Saturday, 4 October 2014

Introducing The Rugby Football League To The Existence Of Fans With Disabilities..........

This time next week I will be on my way to Manchester for the Super League Grand Final at Old Trafford. It’s Saints v Wigan. One of the great rivalries. Up there with Liverpool v United, Benn v Eubank and Ken Barlow v Mike Baldwin. The fact that the Super League title is on the line makes it all the more unmissable.

On Thursday night Saints took their place in the Grand Final with a 30-12 win over Catalan Dragons. Tickets for the Grand Final went on sale the following day to season ticket holders only. The Saints website proclaimed that season ticket holders would have all of Friday and Saturday to secure their tickets before they were to go on general sale on Sunday. Only right and proper. You’ve followed the team throughout the season and forked out a fortune for the privilege so you should have first dibs on the Grand Final seats. Only this does not apply if you happen to be a wheelchair user.

I am a season ticket holder, and have been since the club moved to Langtree Park at the start of the 2012 season. I’ve had to watch Josh Perry in driving rain and sub-zero temperatures. Yet when I rang the club to book my tickets I was informed that the RFL (Rugby Football League) had not sent the club any tickets for wheelchair accessible seating in the West Stand, where the majority of Saints fans will be housed on the night. All they had was ticketing in the East Stand among what would later that day be confirmed as the Wigan end after they edged out Warrington to take their place. They advised me to ring the RFL ticketing hotline to see if they could help.

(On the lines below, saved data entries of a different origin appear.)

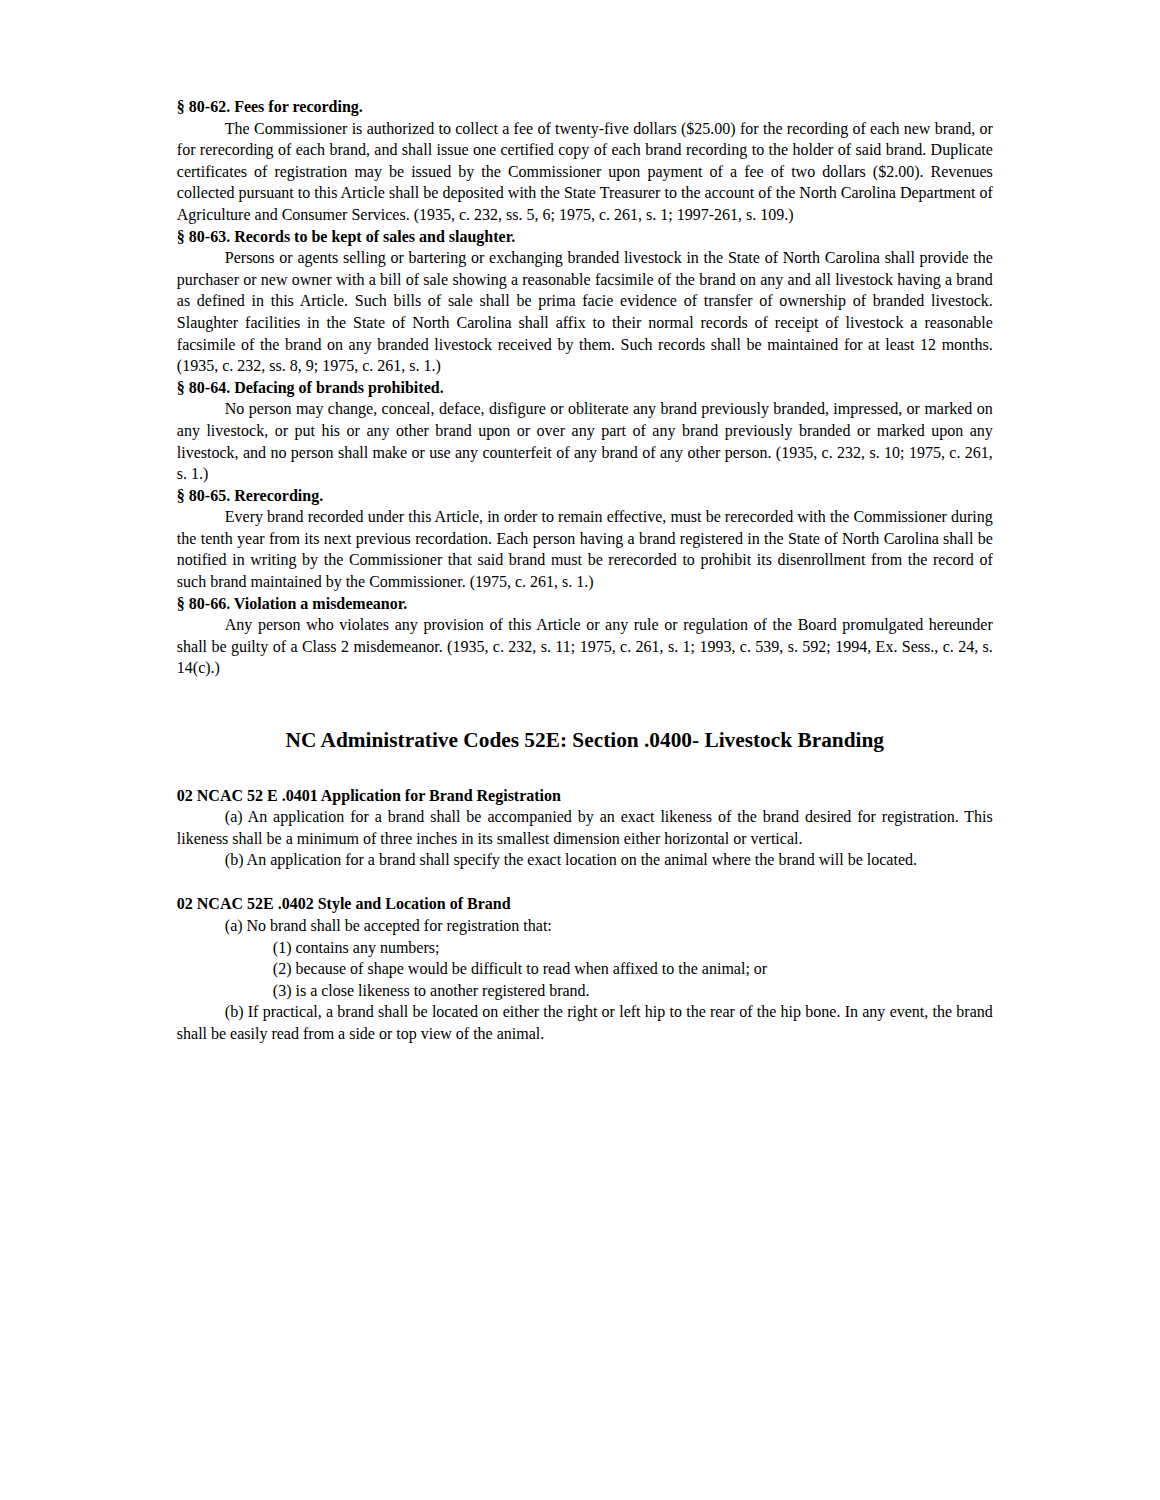§ 80-62. Fees for recording.
The Commissioner is authorized to collect a fee of twenty-five dollars ($25.00) for the recording of each new brand, or for rerecording of each brand, and shall issue one certified copy of each brand recording to the holder of said brand. Duplicate certificates of registration may be issued by the Commissioner upon payment of a fee of two dollars ($2.00). Revenues collected pursuant to this Article shall be deposited with the State Treasurer to the account of the North Carolina Department of Agriculture and Consumer Services. (1935, c. 232, ss. 5, 6; 1975, c. 261, s. 1; 1997-261, s. 109.)
§ 80-63. Records to be kept of sales and slaughter.
Persons or agents selling or bartering or exchanging branded livestock in the State of North Carolina shall provide the purchaser or new owner with a bill of sale showing a reasonable facsimile of the brand on any and all livestock having a brand as defined in this Article. Such bills of sale shall be prima facie evidence of transfer of ownership of branded livestock. Slaughter facilities in the State of North Carolina shall affix to their normal records of receipt of livestock a reasonable facsimile of the brand on any branded livestock received by them. Such records shall be maintained for at least 12 months. (1935, c. 232, ss. 8, 9; 1975, c. 261, s. 1.)
§ 80-64. Defacing of brands prohibited.
No person may change, conceal, deface, disfigure or obliterate any brand previously branded, impressed, or marked on any livestock, or put his or any other brand upon or over any part of any brand previously branded or marked upon any livestock, and no person shall make or use any counterfeit of any brand of any other person. (1935, c. 232, s. 10; 1975, c. 261, s. 1.)
§ 80-65. Rerecording.
Every brand recorded under this Article, in order to remain effective, must be rerecorded with the Commissioner during the tenth year from its next previous recordation. Each person having a brand registered in the State of North Carolina shall be notified in writing by the Commissioner that said brand must be rerecorded to prohibit its disenrollment from the record of such brand maintained by the Commissioner. (1975, c. 261, s. 1.)
§ 80-66. Violation a misdemeanor.
Any person who violates any provision of this Article or any rule or regulation of the Board promulgated hereunder shall be guilty of a Class 2 misdemeanor. (1935, c. 232, s. 11; 1975, c. 261, s. 1; 1993, c. 539, s. 592; 1994, Ex. Sess., c. 24, s. 14(c).)
NC Administrative Codes 52E: Section .0400- Livestock Branding
02 NCAC 52 E .0401 Application for Brand Registration
(a) An application for a brand shall be accompanied by an exact likeness of the brand desired for registration. This likeness shall be a minimum of three inches in its smallest dimension either horizontal or vertical.
(b) An application for a brand shall specify the exact location on the animal where the brand will be located.
02 NCAC 52E .0402 Style and Location of Brand
(a) No brand shall be accepted for registration that:
(1) contains any numbers;
(2) because of shape would be difficult to read when affixed to the animal; or
(3) is a close likeness to another registered brand.
(b) If practical, a brand shall be located on either the right or left hip to the rear of the hip bone. In any event, the brand shall be easily read from a side or top view of the animal.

They could not. They advised me that there was no wheelchair accessible seating in the West Stand available. But I’m a season ticket holder, I said. Where is my right to secure my place during all of Friday and Saturday along with the rest of the season ticket holders? I was told basically that I have no such right, that they are there to sell tickets to any old bugger who phones up to ask for them, and that they have been selling them all year. Having no choice at this point I managed to get tickets in what the RFL claim is a ‘neutral’ area which they tried to sweeten up by describing as the ‘ability suite’. This means that me and my friends won’t have to queue for our drinks but oh, by the way, you can’t drink inside a football stadium anyway. Anyone who has ever had the misfortune to spend 80 minutes with me while Saints are playing Wigan in a game of this magnitude will know anyway that even if you could, my nerves will be far too shredded to even contemplate the idea of leaving my seat to buy a drink. All that will be done in the bars around Manchester before and afterwards.

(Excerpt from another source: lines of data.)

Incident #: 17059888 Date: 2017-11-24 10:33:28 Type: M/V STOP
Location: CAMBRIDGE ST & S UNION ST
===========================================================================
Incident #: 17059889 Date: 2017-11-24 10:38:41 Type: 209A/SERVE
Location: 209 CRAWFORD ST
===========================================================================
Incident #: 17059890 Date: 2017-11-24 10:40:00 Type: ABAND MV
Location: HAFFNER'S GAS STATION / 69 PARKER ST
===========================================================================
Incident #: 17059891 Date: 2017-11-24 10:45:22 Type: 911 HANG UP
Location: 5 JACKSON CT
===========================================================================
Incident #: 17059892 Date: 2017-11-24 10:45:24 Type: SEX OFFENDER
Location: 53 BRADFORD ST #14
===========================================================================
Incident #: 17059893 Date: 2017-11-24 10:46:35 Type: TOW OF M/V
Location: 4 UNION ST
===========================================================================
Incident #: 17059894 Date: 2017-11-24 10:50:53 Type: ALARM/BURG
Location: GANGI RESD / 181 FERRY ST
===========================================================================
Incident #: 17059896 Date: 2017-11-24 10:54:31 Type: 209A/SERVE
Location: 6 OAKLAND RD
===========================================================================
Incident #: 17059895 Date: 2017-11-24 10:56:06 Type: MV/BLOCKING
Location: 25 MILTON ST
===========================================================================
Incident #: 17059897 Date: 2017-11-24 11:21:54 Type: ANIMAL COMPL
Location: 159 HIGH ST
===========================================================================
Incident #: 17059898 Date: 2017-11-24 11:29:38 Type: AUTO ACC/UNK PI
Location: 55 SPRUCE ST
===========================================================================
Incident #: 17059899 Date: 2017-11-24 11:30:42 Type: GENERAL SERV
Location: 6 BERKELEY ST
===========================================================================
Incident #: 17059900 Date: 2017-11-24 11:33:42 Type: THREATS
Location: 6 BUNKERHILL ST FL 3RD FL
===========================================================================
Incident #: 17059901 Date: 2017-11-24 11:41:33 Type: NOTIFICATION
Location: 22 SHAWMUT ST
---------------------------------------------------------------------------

I emailed both the RFL and St Helens RFC to suggest to them that they might not be treating wheelchair users fairly. And that if it is not possible for a season ticket holder of one of the participating clubs to book tickets among his fellow supporters on the very day they become available to season ticket holders only, then Old Trafford is an unsuitable venue for the event. I don’t have the statistics to hand but it all suggests to me that Old Trafford is palpably failing to meet the minimum requirement of wheelchair accessible seating available which is now law in English football stadia. If I had been trying to book late having ignored the advice published on the Saints website then I would understand their position. But I didn’t. I did exactly as I was advised and was blatantly treated differently and unfairly. The RFL tried to hide behind the idea that the Grand Final is for all Super League fans and that they want an ‘eclectic mix’ of fans to generate the atmosphere. But surely the participating clubs should be given the opportunity to meet their fans’ ticketing needs before the rest of the rugby league supporting community get their hands on them? All of which reminds me of an exchange in The Simpsons featuring Lisa Simpson and her dance teacher when Lisa is overlooked for a part in the production;

Teacher; I'm sorry, Lisa, but giving everyone an equal part when they're clearly not equal is called what, again, class?

Class: Communism!

Beautifully, the RFL advisor who I spoke with and who took part in the subsequent email exchange is called Chris Burns. Stop chortling and saying ‘Smithers…..’ at the back. Mr Burns has advised me to write to Mr Ralph Rimmer who, aswell as being on something pompously called the Executive Board of the RFL has a beard of many colours. Perhaps he is trying to promote an eclectic mix of beard colours to appease all rugby league fans.

I will write to Mr Rimmer with absolutely no hope of getting anything done differently in the future. They will pay me lip service, perhaps follow Merseytravel’s lead and send me a £1 voucher to be spent on something only they offer, and then go back to their firm conviction that seating arrangements and the fan experience as a whole are only important when applied to people who can walk into a stadium.